Дмитрий Петров - Силь
Гному вспомнилось, как в далёком детстве, когда он помогал дядюшке работать в забое (хотя, по совести, больше мешал) — в этом забое произошёл обвал. И дядюшка Миранах встал под оседающую кровлю, напряг плечи — и продержался до прибытия спасателей, разбиравших по пути завалы. Когда их с дядюшкой спасли, то чтобы оторвать руки дядюшки от кровли, пришлось ободрать ему всю кожу с ладоней — плоть гнома и наседающий камень сроднились, глубоко проникли друг в друга.

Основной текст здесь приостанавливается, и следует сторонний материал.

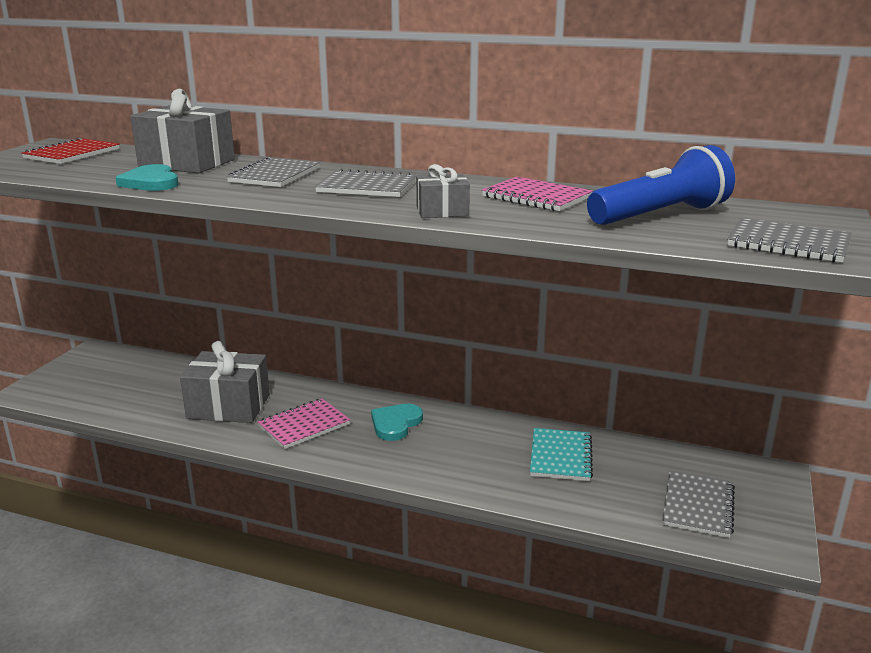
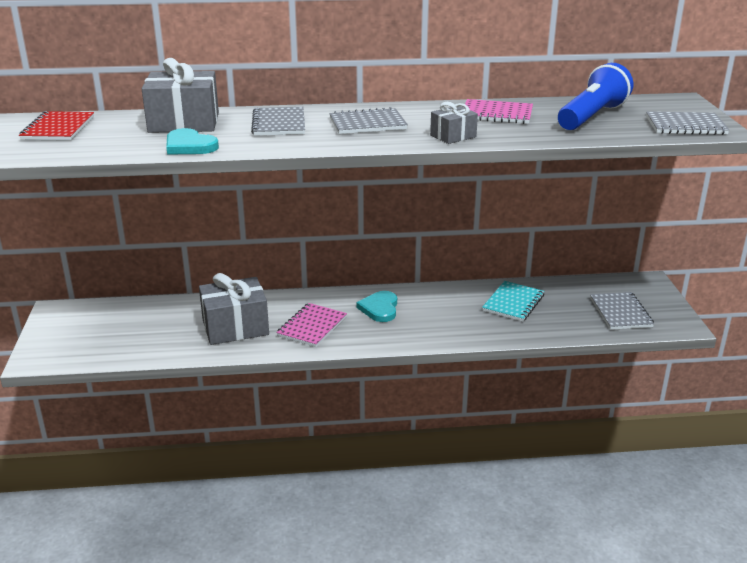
camera: 25 degrees left, 5 degrees up
(560, 456) = (513, 303): turquoise notebook -> turquoise notebook turned 45 degrees clockwise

— Гномы — плоть от плоти гор, — сказал потом он племяннику. — Поэтому мы можем быть прочнее, чем самая твёрдая в мире скала, можем удержать почти всю гору — но для этого потребуются все силы души.
Тогда юный Грахель не понял, при чём тут душа, он мечтал быть сильным, как дядюшка, усиленно тренировал мышцы и зубрил заклинания…
Прости, дядюшка, — я понял твою правоту лишь сейчас. Тело не может удержать то, что удержать невозможно — но душа может всё. Жаль, что я понял это только сейчас, незадолго до… Незадолго до смерти.
Грахель издал короткий рык, проник душою внутрь каменной глыбы, почувствовал её всю, сроднился с нею, став таким же тяжёлым, слежавшимся, прочным, как камень — и глыба остановилась.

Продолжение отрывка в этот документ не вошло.